··· Text shown ···
This post by Michael Arnold originally appeared on the LookFar blog.
Google posted a blog earlier this year which proudly points out some impressive analytics on the Google Cardboard Viewer. Since its release a year and a half earlier, there have been 5M+ Cardboard Viewers shipped, 25M+ installed Cardboard Apps, 350k hours of YouTube videos watched, 750k+ pictures taken with the Cardboard Camera. The most impressive number for me was the 500k+ students who went on a Google Expedition as a part of their academic curriculum.
While I am amazed and inspired by the above numbers, commentors who had read the blog weren’t about to give Google a free pass. As one visitor put it: “5M Cardboard viewers in use. Impressive. Now give us worthwhile apps (or at least apps that don’t make us nauseated).” The hunger (and the frustration) on display are a reminder that people aren’t content to let the VR industry rest on its laurels. They’re also signs that programmers working in VR can expect their efforts to find an enthusiastic audience but also one with high expectations.
··· The data ···
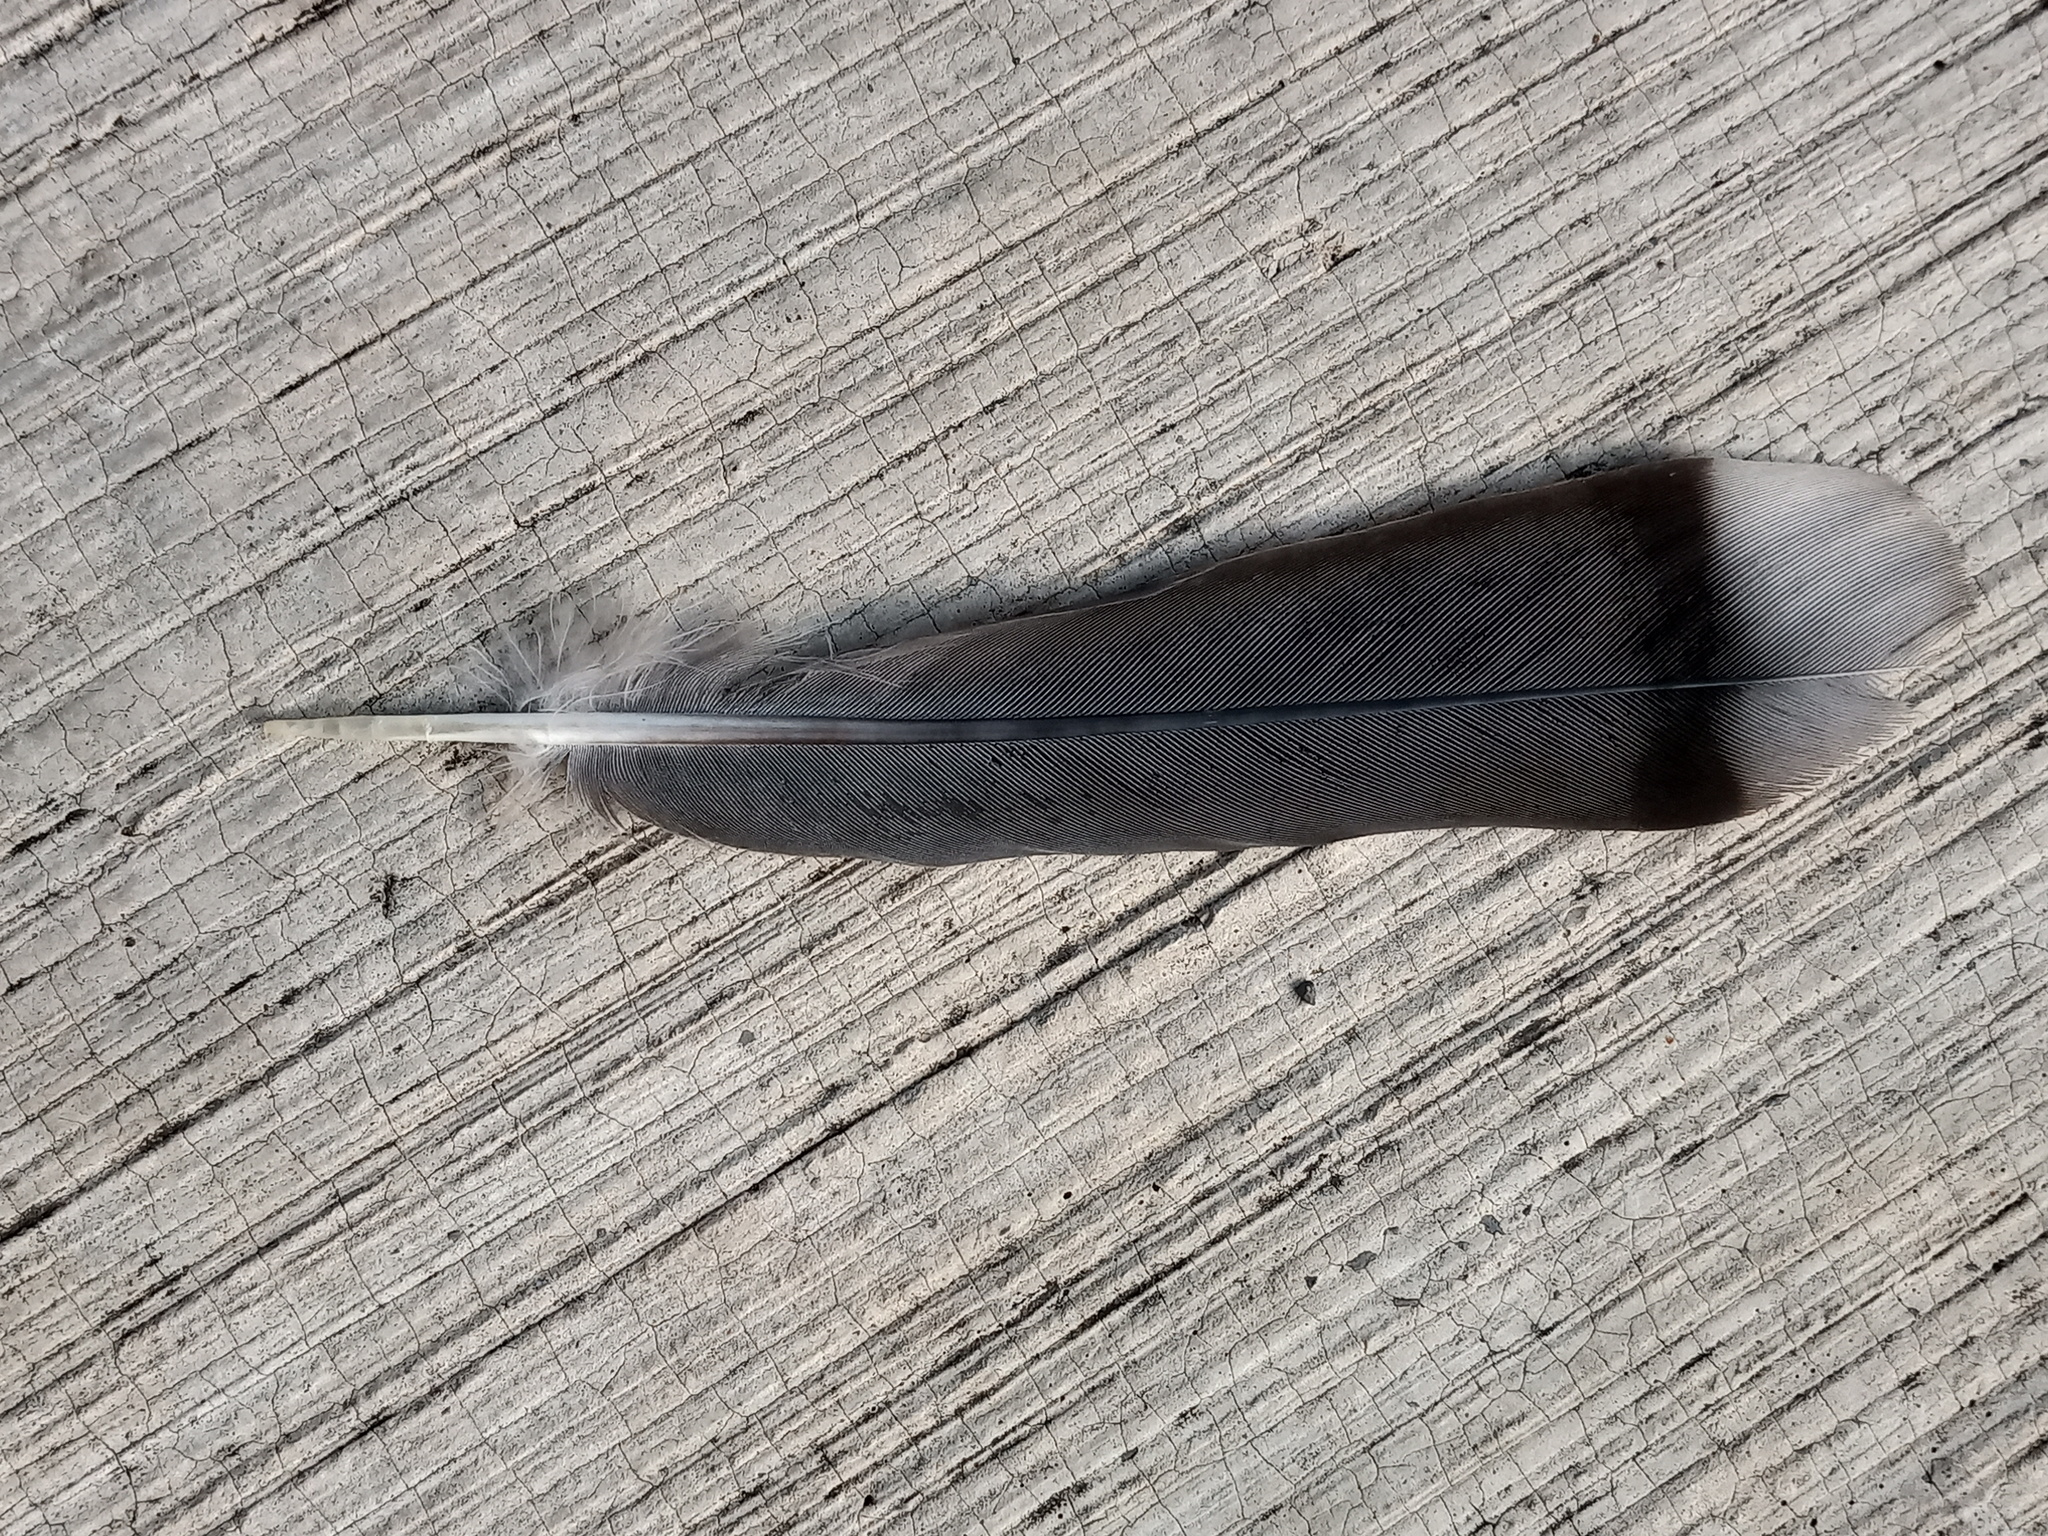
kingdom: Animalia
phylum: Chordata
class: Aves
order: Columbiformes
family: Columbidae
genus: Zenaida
···
··· The data ···
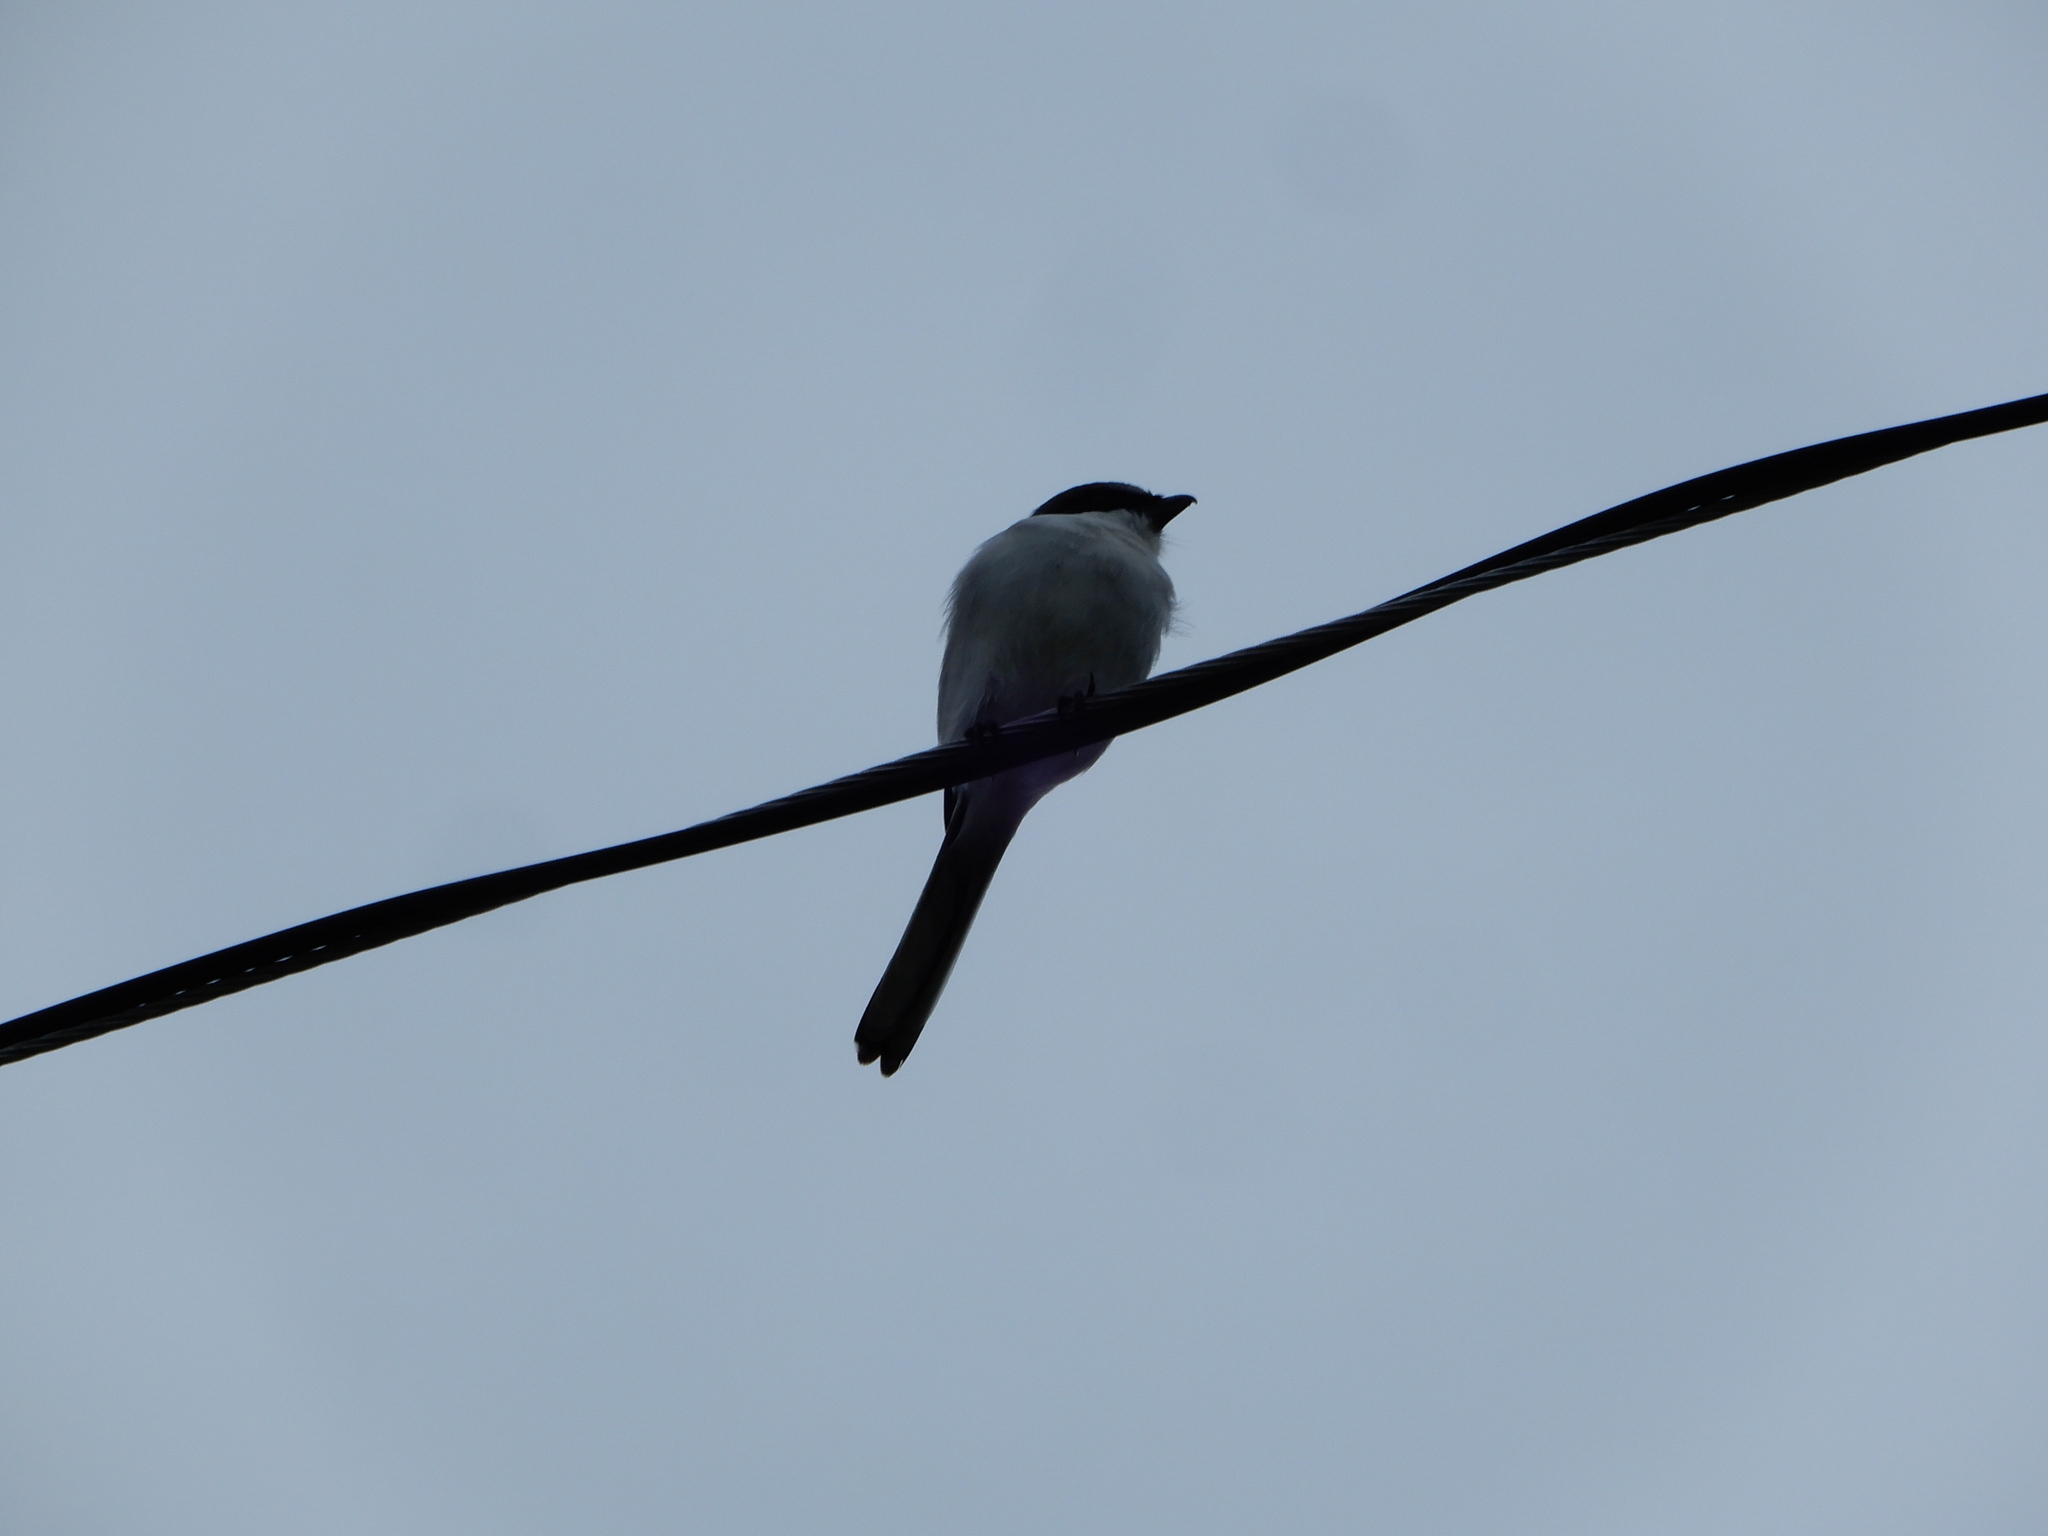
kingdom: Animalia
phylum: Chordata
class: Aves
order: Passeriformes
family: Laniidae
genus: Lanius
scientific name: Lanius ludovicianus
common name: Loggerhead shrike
···
## Exercise A
Write out everything in the Cardboard post from "This post by" down to "their academic curriculum.", word for word.
## Exercise B
In the Cardboard post's paragraph that starts with "Google posted a blog", list every usage figure that paragraph reports.
Work only from the Cardboard post.

## Written response A
This post by Michael Arnold originally appeared on the LookFar blog.
Google posted a blog earlier this year which proudly points out some impressive analytics on the Google Cardboard Viewer. Since its release a year and a half earlier, there have been 5M+ Cardboard Viewers shipped, 25M+ installed Cardboard Apps, 350k hours of YouTube videos watched, 750k+ pictures taken with the Cardboard Camera. The most impressive number for me was the 500k+ students who went on a Google Expedition as a part of their academic curriculum.

## Written response B
- 5M+ Cardboard Viewers shipped
- 25M+ installed Cardboard Apps
- 350k hours of YouTube videos watched
- 750k+ pictures taken with the Cardboard Camera
- 500k+ students who went on a Google Expedition as a part of their academic curriculum